If there isn't a broad basin of attraction around human values, then we really want the AI (or the human-AI combo) to have "values" that, though they need not be exactly the same as the human, are at least within the human distribution. If there is a broad basin of attraction, then we still want the same thing, it's just that we'll ultimately get graded on a more forgiving curve. We're trying to do the same thing either way, right?

Mod note: I reposted this post to the frontpage, because it wasn't actually shown on a frontpage due to an interaction with the GreaterWrong post-submission interface. It seemed like a post many people are interested in, and it seemed like it didn't really get the visibility it deserved.

My impression of the plurality perspective around here is that the examples you give (e.g. overweighting contemporary ideology, reinforcing non-truth-seeking discourse patterns, and people accidentally damaging themselves with AI-enabled exotic experiences) are considered unfortunate but acceptable defects in a "safe" transition to a world with superintelligences. These scenarios don't violate existential safety because something that is still recognizably humanity has survived (perhaps even more recognizably human than you and I would hope for).

I agree with your sense that these are salient bad outcomes, but I think they can only be considered "existentially bad" if they plausibly get "locked-in," i.e. persist throughout a substantial fraction of some exponentially-discounted future light-cone. I think Paul's argument amounts to saying that a corrigibility approach focuses directly on mitigating the "lock-in" of wrong preferences, whereas ambitious value learning would try to get the right preferences but has a greater risk of locking-in its best guess.

I think Paul’s argument amounts to saying that a corrigibility approach focuses directly on mitigating the “lock-in” of wrong preferences, whereas ambitious value learning would try to get the right preferences but has a greater risk of locking-in its best guess.
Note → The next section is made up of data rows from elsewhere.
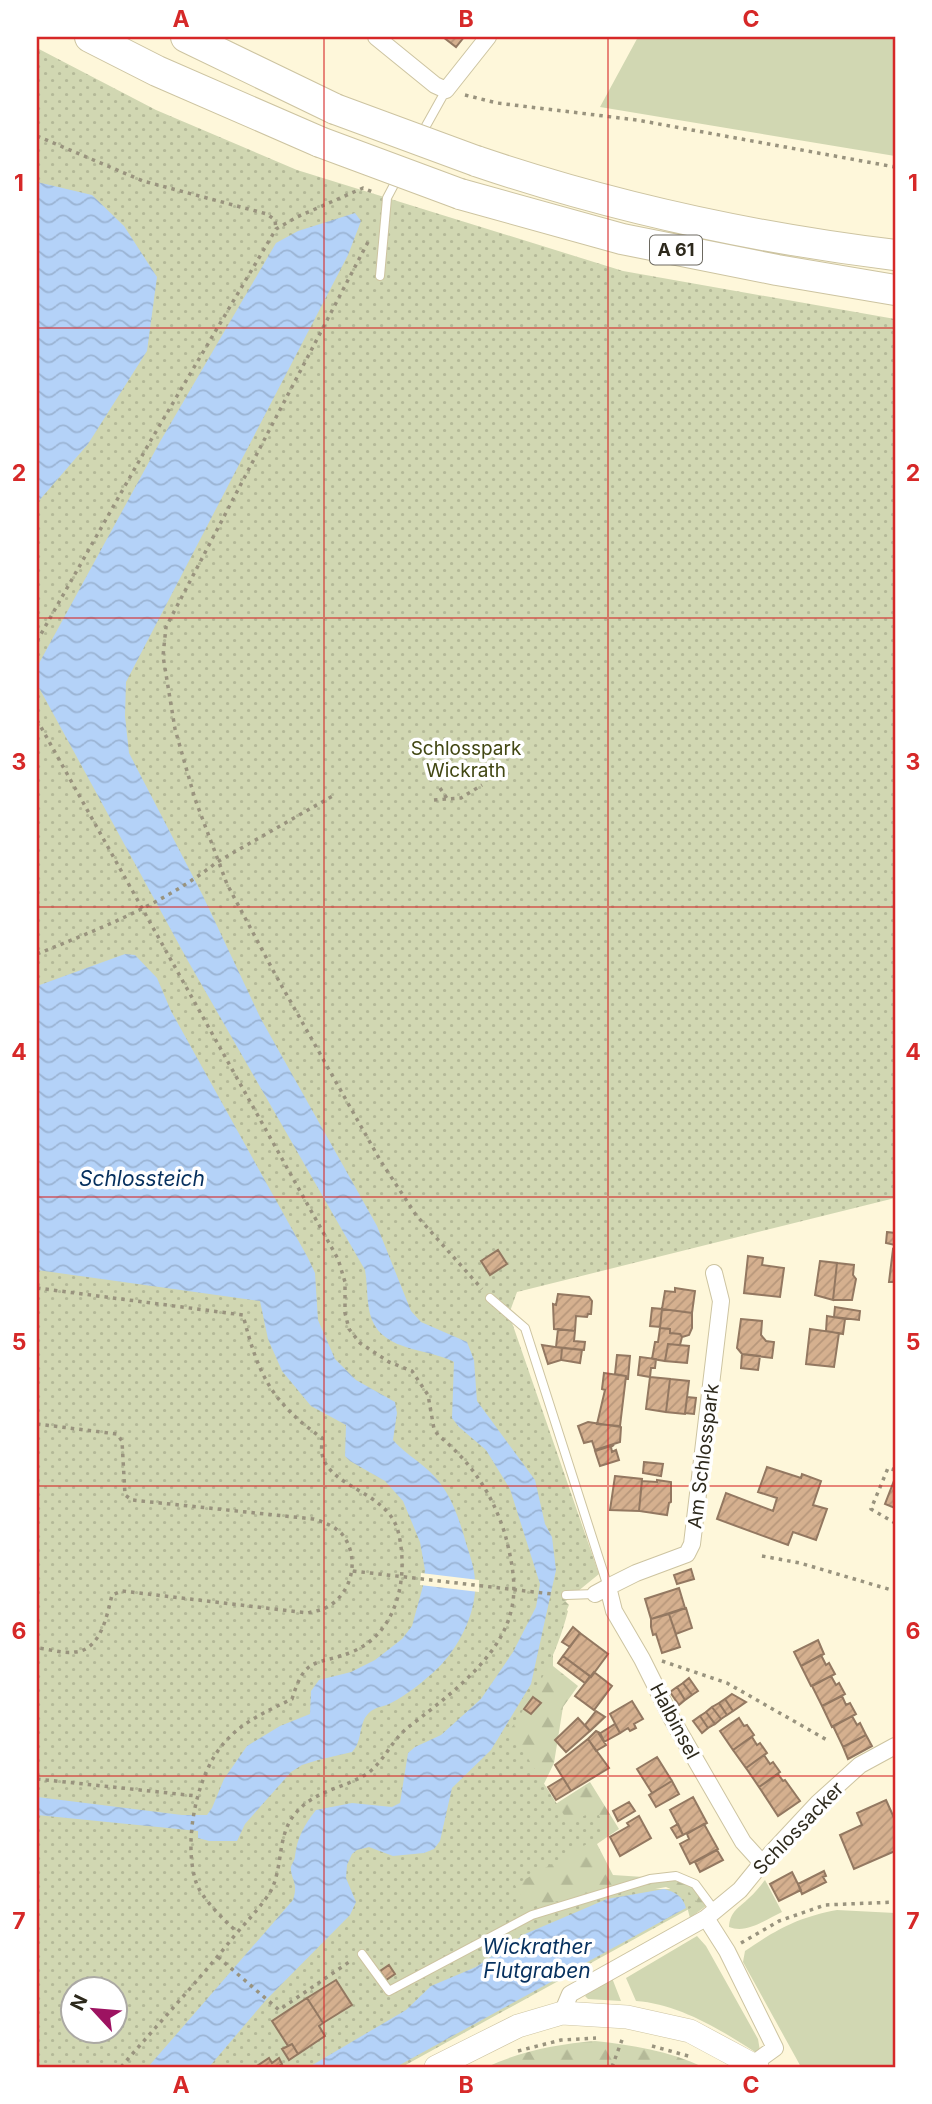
<svg xmlns="http://www.w3.org/2000/svg" width="932" height="2104" font-family="Inter,sans-serif">
	<style>
		.grass { fill: #d1d7b2 }
		.forest { fill: url(#forest-firs) }
		.park { fill: url(#park-dots); fill-rule: evenodd }
		.water { fill: url(#water-waves) }
		.pier { fill: #fef7da }
		.building { fill: url(#building-hatch); stroke: #937861; stroke-width: 2 }
		.lines { fill: none; stroke-linecap: round; stroke-linejoin: round }
		.lane-casing { stroke: #cdc4a1; stroke-width: 10 }
		.street-casing { stroke: #cdc4a1; stroke-width: 18 }
		.secondary-casing { stroke: #cdc4a1; stroke-width: 24 }
		.highway-casing { stroke: #cdc4a1; stroke-width: 32 }
		.path { stroke: #99937e; stroke-width: 3.5; stroke-dasharray: 3.5 5; stroke-linecap: butt }
		.lane { stroke: #fff; stroke-width: 8 }
		.street { stroke: #fff; stroke-width: 16 }
		.secondary { stroke: #fff; stroke-width: 23 }
		.highway { stroke: #fff; stroke-width: 30 }
		.highway-bridge-casing { stroke: #cdc4a1; stroke-width: 32; stroke-linecap: butt }
		.highway-bridge { stroke: #fff; stroke-width: 30 }
		.grid { fill: none; stroke: #d62828; stroke-width: 2; stroke-opacity: 0.55 }
		.labels { text-anchor: middle; stroke-width: 7; stroke-linejoin: round; paint-order: stroke }
		.shield { fill: #fff; stroke: #6c6960; stroke-width: 2 }
		.shield-label { font-size: 18px; font-weight: bold; fill: #2d291c }
		.park-label { font-size: 19px; fill: #434814; stroke: #fff }
		.street-label { font-size: 19px; fill: #2d291c; stroke: #fff }
		.water-label { font-size: 21px; font-style: italic; fill: #06305e; stroke: #fff }
		.neatline { fill: none; stroke: #d62828; stroke-width: 2.5 }
		.grid-label { font-size: 23px; text-anchor: middle; font-weight: bold; fill: #d62828 }
	</style>
	<defs>
		<pattern id="forest-firs" width="22" height="20" patternUnits="userSpaceOnUse" patternTransform="scale(1.75)"><rect width="22" height="20" fill="#d1d7b2"/><path d="M5 1l3.5 6h-7zM16 11l3.5 6h-7z" fill="#b4b998"/></pattern>
		<pattern id="park-dots" width="8" height="8" patternUnits="userSpaceOnUse" patternTransform="scale(1.75)"><rect width="8" height="8" fill="#d1d7b2"/><path d="M2 2h.1M6 6h.1" fill="none" stroke="#b4b998" stroke-width="1.8" stroke-linecap="round"/></pattern>
		<pattern id="water-waves" width="16" height="10" patternUnits="userSpaceOnUse" patternTransform="scale(1.75)"><rect width="16" height="10" fill="#b4d2f8"/><path d="M0 5q4-4 8 0t8 0" fill="none" stroke="#9bb4d4"/></pattern>
		<pattern id="building-hatch" width="6" height="6" patternUnits="userSpaceOnUse" patternTransform="scale(1.75)"><rect width="6" height="6" fill="#d5b08f"/><path d="M-1 1l2-2M0 6l6-6M5 7l2-2" fill="none" stroke="#b7977b"/></pattern>
	</defs>
	<rect width="100%" height="100%" fill="#fef7da"/>
	<path class="grass" d="M638,37H895V156L600,107Z
		M765,1880L782,1912C765,1920 747,1934 729,1927C730,1911 739,1908 749,1898C755,1893 760,1886 765,1880Z
		M837,1910L895,1913V2067H801L743,1962L745,1951C777,1929 799,1917 837,1910Z
		M697,1936L706,1946L758,2039L760,2051L755,2052C720,2029 678,2004 636,2001L626,1978Z
		M612,1978L621,2001L588,1999L585,1996L588,1993Z"/>
	<path class="forest" d="M551,1596L564,1600L569,1605L553,1642V1666L578,1686L563,1707L554,1763L542,1788L554,1805L590,1782L619,1829L597,1844L613,1875L674,1879L693,1887L706,1906L690,1918L684,1895L666,1887L607,1898L295,2067H276Z
		M595,2041C631,2045 670,2051 703,2067H487C521,2051 558,2044 595,2041Z"/>
	<path class="park" d="M37,48L156,110L297,170L623,271L895,319V1198L517,1292L509,1314L599,1574L561,1605L568,1611C556,1657 537,1691 510,1730L569,1823L596,1810L608,1832L515,1885L527,1908L613,1889H687L698,1904L402,2067H37ZM74,1988H116V2030H74Z"/>
	<path class="water" d="M37,182L92,195L124,226L157,277L147,351L88,444L37,503Z
		M355,213L361,221L348,255L126,682L125,716L129,753L202,894L261,1019L377,1226L411,1311L421,1322L467,1342L474,1360L477,1401L535,1480L545,1524L552,1537L556,1570L531,1684L491,1750L452,1788L440,1841L434,1849L424,1853L393,1856L369,1847L357,1850L352,1854L347,1865L346,1878L356,1902L350,1915L266,2000L209,2067H148L293,1900C299,1882 290,1879 291,1867C292,1863 295,1860 295,1856C297,1838 304,1825 316,1810L352,1803L392,1807L400,1803L408,1753L415,1747L441,1735L481,1699L513,1652L536,1607L540,1584L510,1489L486,1450L459,1427L452,1418L454,1362C428,1348 385,1352 372,1320C366,1305 368,1286 365,1270L188,961L37,684V667L161,440L276,243L298,231Z
		M125,954L135,955L157,978L171,1011L308,1258L315,1273L318,1320L335,1359L356,1380L395,1402L397,1413L393,1440C407,1456 427,1465 440,1483C452,1499 458,1516 464,1536C468,1551 475,1567 475,1582C477,1612 459,1647 438,1668C424,1681 407,1695 391,1703C384,1707 378,1706 371,1711C357,1722 364,1740 352,1752L318,1760L302,1765L291,1772L245,1824L237,1841H209L198,1838V1831L37,1815V1797L182,1815H207L212,1808L224,1779L247,1746L280,1726L310,1714L311,1691L319,1680L351,1672L375,1660L402,1639L412,1626L423,1586L425,1570L420,1542L403,1501L385,1481L350,1461L345,1456L346,1425L311,1406L282,1371L268,1339L260,1301L37,1270V986Z
		M664,1889C675,1892 683,1896 686,1908L396,2067H309L406,2010L431,1986L476,1967L525,1934L607,1899Z"/>
	<path class="pier" d="M421,1573L479,1580V1592L420,1585Z"/>
	<path class="building" d="M443,37H464L456,47Z
		M887,1232L895,1233V1245L886,1243Z
		M893,1249L895,1250V1282H889Z
		M498,1250L507,1264L490,1275L481,1261Z
		M748,1256L763,1258L762,1265L784,1268L780,1297L744,1293Z
		M820,1261L837,1263L833,1300L815,1295Z
		M837,1263L854,1265L853,1275L856,1279L852,1300H833Z
		M675,1288L695,1291L692,1313L662,1309L665,1291L675,1292Z
		M558,1294L589,1297L592,1301L591,1314H588L587,1317L576,1316L575,1331L554,1329L553,1304L556,1305Z
		M835,1307L860,1311L859,1320L834,1317Z
		M652,1308L662,1309L660,1327L650,1326Z
		M662,1309L692,1313V1328L689,1335L682,1337L680,1334L670,1333V1329L660,1328Z
		M827,1316L845,1319L843,1334L826,1331Z
		M741,1319L762,1321L761,1335L766,1341L774,1342L772,1358L742,1354L737,1348Z
		M660,1328L670,1329V1333L680,1334L682,1337L680,1345L668,1344L665,1361L652,1359L655,1342H658Z
		M558,1329L575,1331L574,1341L585,1342L584,1350L556,1347Z
		M810,1329L839,1333L834,1367L806,1364Z
		M668,1344L689,1346L687,1363L665,1361Z
		M542,1345L562,1348L561,1360L548,1364Z
		M562,1348L582,1350L580,1363L561,1360Z
		M742,1354L760,1356L758,1370L741,1368Z
		M617,1355L630,1356L628,1379H626V1376L615,1374Z
		M640,1357L656,1359L655,1368H651L650,1377L638,1375Z
		M604,1373L626,1376L620,1426L597,1424L605,1390L602,1389Z
		M650,1377L670,1379L666,1412L646,1409Z
		M670,1379L689,1381L685,1414L666,1412Z
		M687,1397L696,1398L694,1414L685,1413Z
		M588,1422L621,1427L620,1442L595,1450L592,1441L584,1443L578,1426Z
		M614,1445L611,1447L612,1452L616,1450L619,1460L600,1466L595,1451Z
		M644,1462L663,1464L661,1476L643,1473Z
		M767,1467L801,1478L802,1474L821,1481L813,1505L827,1509L816,1540L793,1532L788,1545L717,1519L726,1493L773,1511L777,1498L758,1492Z
		M615,1476L642,1479L639,1511L610,1510Z
		M895,1478V1508L885,1504Z
		M657,1480L671,1482V1502L669,1503L667,1515L639,1511L642,1481L657,1482Z
		M691,1569L694,1579L677,1584L674,1575Z
		M679,1588L685,1608L651,1619L645,1599Z
		M686,1608L692,1628L676,1634L669,1614Z
		M669,1614L680,1647L662,1653L656,1634L653,1635L651,1627V1619Z
		M573,1627L580,1633L570,1647L562,1642Z
		M580,1633L608,1654L591,1677L563,1656Z
		M818,1640L824,1654L801,1666L794,1652Z
		M821,1655L826,1665L829,1663L835,1674L811,1686L801,1666Z
		M563,1656L590,1676L585,1683L558,1663Z
		M594,1672L612,1686L594,1710L575,1696Z
		M831,1676L836,1685L839,1683L845,1694L822,1706L812,1686Z
		M689,1678L698,1691L692,1695L683,1683Z
		M683,1683L692,1695L685,1700L677,1687Z
		M677,1687L685,1700L679,1705L670,1692Z
		M732,1694L746,1702L733,1711L725,1699Z
		M842,1696L846,1705L850,1703L856,1714L832,1727L822,1706Z
		M533,1697L541,1703L531,1714L524,1709Z
		M725,1699L733,1711L727,1715L719,1703Z
		M632,1701L643,1719L634,1724L636,1728L630,1731L628,1728L620,1733L610,1714Z
		M719,1703L727,1715L721,1719L712,1707Z
		M712,1707L721,1719L715,1724L706,1712Z
		M596,1711L605,1717L590,1731L585,1725Z
		M706,1712L715,1724L708,1728L700,1716Z
		M700,1716L708,1728L702,1733L693,1721Z
		M852,1716L857,1725L860,1723L866,1735L843,1747L833,1726Z
		M578,1718L590,1731L566,1752L555,1740Z
		M739,1718L744,1726L747,1725L754,1735L733,1750L720,1731Z
		M615,1724L620,1733L604,1742L599,1734Z
		M596,1731L600,1733L606,1745L596,1751L588,1739Z
		M866,1735L872,1746L848,1759L843,1747Z
		M752,1737L757,1745L760,1743L767,1753L746,1768L733,1750Z
		M588,1739L609,1768L571,1791L555,1765Z
		M764,1755L770,1764L773,1762L780,1772L759,1787L746,1768Z
		M657,1757L672,1781L652,1793L637,1769Z
		M778,1774L783,1781L785,1780L800,1801L778,1816L759,1787Z
		M563,1778L571,1791L556,1800L548,1787Z
		M672,1781L679,1794L656,1807L649,1795Z
		M693,1797L707,1823L683,1835L670,1810Z
		M886,1800L895,1820V1851L854,1869L840,1835L862,1825L857,1813Z
		M629,1802L635,1811L618,1821L613,1811Z
		M639,1816L651,1838L620,1856L610,1837L629,1826L627,1823Z
		M678,1824L683,1835L677,1838L671,1828Z
		M704,1824L718,1849L690,1864L680,1844L689,1839L687,1834Z
		M717,1850L723,1860L700,1872L695,1862Z
		M824,1871L826,1876L823,1877L826,1882L802,1894L798,1884Z
		M792,1872L801,1890L779,1901L770,1884Z
		M389,1965L395,1974L386,1980L380,1971Z
		M336,1980L352,2005L323,2023L307,1998Z
		M307,1998L323,2023L319,2026L325,2036L298,2054L292,2044L288,2046L272,2021Z
		M292,2044L298,2054L289,2060L282,2049Z
		M269,2058L272,2063L279,2058L282,2064L277,2067H258L257,2066Z"/>
	<g class="lines">
		<g class="lane-casing">
			<path id="lane" d="M422,133L446,90
				M380,276L387,198L397,179
				M490,1298L525,1328L608,1587
				M566,1595L595,1594
				M362,1954L389,1991L532,1915L650,1879L676,1876L695,1884L715,1911"/>
		</g>
		<g class="street-casing">
			<path id="street" d="M376,37L435,85L446,90L488,37
				M608,1587L636,1573L687,1554L692,1544L721,1301L714,1273
				M595,1594L608,1587L614,1611L642,1659L672,1719L743,1842L762,1863
				M706,1918L727,1951L775,2048L753,2064
				M562,2013L570,1994L706,1918L740,1890L762,1863L818,1803L860,1765L895,1746"/>
		</g>
		<g class="secondary-casing">
			<path id="secondary" d="M436,2067L518,2026L562,2013L627,2017L690,2031L757,2067"/>
		</g>
		<g class="highway-casing">
			<path id="highway" d="M90,37L157,71L320,142
				M186,37L335,109
				M476,161C609,206 755,238 895,255
				M460,194L622,239L777,270L895,290"/>
		</g>
		<path class="path" d="M465,95L497,103L637,120L895,167
			M37,136L143,181L267,214L275,220L276,229
			M368,242L166,627L163,656L175,729L195,799L227,884L275,974L380,1160L416,1215L482,1289
			M37,641L151,440L276,229L297,217L363,188L375,193
			M37,720L338,1259L345,1282V1313L349,1329L360,1343L389,1362L412,1371L428,1395L434,1429L438,1435C471,1462 492,1493 505,1534C511,1557 517,1584 512,1607C502,1659 444,1699 406,1729C391,1742 384,1761 368,1773C344,1789 314,1790 295,1814C276,1836 284,1870 269,1894C259,1909 247,1921 235,1935C199,1980 159,2023 121,2067
			M440,788L448,800
			M434,800L461,798L482,785
			M37,954C99,929 164,904 217,862L336,794
			M37,1288L243,1315C258,1374 271,1402 322,1438C322,1443 321,1450 322,1454C329,1488 387,1491 398,1531C409,1574 399,1631 354,1651C317,1667 306,1653 292,1699C267,1711 242,1722 224,1743C196,1775 183,1842 196,1882C201,1898 225,1921 237,1932
			M37,1424L117,1434L122,1441L125,1495L132,1500L313,1519C324,1522 334,1526 342,1534C360,1557 353,1591 329,1606C323,1610 315,1611 308,1613L122,1591L112,1595C107,1615 101,1650 75,1652C64,1654 49,1649 37,1648
			M895,1470L888,1468L871,1509L895,1523
			M762,1556L800,1563L895,1591
			M353,1571L552,1594
			M662,1661L727,1683L827,1740
			M37,1779L197,1796
			M741,1943L779,1921L825,1905L895,1902
			M218,1957L279,2010L352,1960
			M652,2046L692,2057
			M518,2051L561,2040L596,2038
			M612,2067L623,2037"/>
		<use href="#lane" class="lane"/>
		<use href="#street" class="street"/>
		<use href="#secondary" class="secondary"/>
		<use href="#highway" class="highway"/>
		<g class="highway-bridge-casing">
			<path id="highway-bridge" d="M335,109L476,161
				M320,142L460,194"/>
		</g>
		<use href="#highway-bridge" class="highway-bridge"/>
	</g>
	<path class="grid" d="M324,37V2067M608,37V2067M37,328H895M37,618H895M37,907H895M37,1197H895M37,1486H895M37,1776H895"/>
	<g class="labels">
		<rect class="shield" x="650" y="235.5" width="52" height="29" rx="5"/>
		<g class="shield-label">
			<text x="676" y="256">A 61</text>
		</g>
		<g class="park-label">
			<text x="466" y="755">Schlosspark<tspan x="466" dy="22">Wickrath</tspan></text>
		</g>
		<g class="street-label">
			<text transform="translate(703 1456) rotate(-83)" y="7">Am Schlosspark</text>
			<text transform="translate(675 1721) rotate(62)" y="7">Halbinsel</text>
			<text transform="translate(798 1828) rotate(-46)" y="7">Schlossacker</text>
		</g>
		<g class="water-label">
			<text x="142" y="1186">Schlossteich</text>
			<text x="537" y="1954">Wickrather<tspan x="537" dy="24">Flutgraben</tspan></text>
		</g>
	</g>
	<rect width="932" height="2104" fill="none" stroke="#ffffff" stroke-width="77"/>
	<g transform="translate(94 2010) rotate(296)"><circle r="33" fill="#ffffff" stroke="#aba9a4" stroke-width="2"/>
	<path d="M0-5L12 26L0 18L-12 26Z" fill="#9d1361"/>
	<text y="-10" font-size="19" font-weight="bold" text-anchor="middle" fill="#2d291c">N</text>
	</g>
	<rect x="38" y="38" width="856" height="2028" class="neatline"/>
	<g class="grid-label">
		<text x="181" y="27">A</text>
		<text x="466" y="27">B</text>
		<text x="751" y="27">C</text>
		<text x="19" y="191">1</text>
		<text x="913" y="191">1</text>
		<text x="19" y="481">2</text>
		<text x="913" y="481">2</text>
		<text x="19" y="770">3</text>
		<text x="913" y="770">3</text>
		<text x="19" y="1060">4</text>
		<text x="913" y="1060">4</text>
		<text x="19" y="1350">5</text>
		<text x="913" y="1350">5</text>
		<text x="19" y="1639">6</text>
		<text x="913" y="1639">6</text>
		<text x="19" y="1929">7</text>
		<text x="913" y="1929">7</text>
		<text x="181" y="2093">A</text>
		<text x="466" y="2093">B</text>
		<text x="751" y="2093">C</text>
	</g>
</svg>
What's the actual content of the argument that this is true? From my current perspective, corrigible AI still has a very high risk of lock-in of wrong preferences, due to bad metapreferences of the overseer, and ambitious value learning, or some ways of doing that, could turn out to be less risky with respect to lock-in, because for example you could potentially examine the metapreferences that a value-learning AI has learned, which might make it more obvious that they're not safe enough as is, triggering attempts to do something about that.

This seems obviously true to some significant extent. If a FAI "grows up" in some subculture without access to the rest of humanity, I would expect to it adjust its values to the rest of humanity once it has to opportunity.

I mean, if it weren't true, would FAI be possible at all? If FAI couldn't correct its errors/misunderstanding about our values in any way?

(I suppose the real question is not whether the attractor basin around human values exists but how broad it is, along various dimensions, as Abram Denski points out)

Alternative answer: maybe there the convergence points are slightly different, but they are all OK. A rounding error. Maybe FAI makes a YouTube video to commemorate growing up in its subcommunity, or makes a statue or a plaque, but otherwise behaves the same way.

One of the problems I can imagine is if there are aspects of FAI's utility function that are hardcoded that shouldn't be. And thus cannot be corrected through convergence.
For example, the definition of a human. Sorry, aliens just created a trillion humans, and they are all psychopaths. And now your FAI has been highjacked. And while the FAI understands that we wouldn't want it to change its values in response to this kind of voting_entity-creation-attack, the original programmers didn't anticipate this possibility.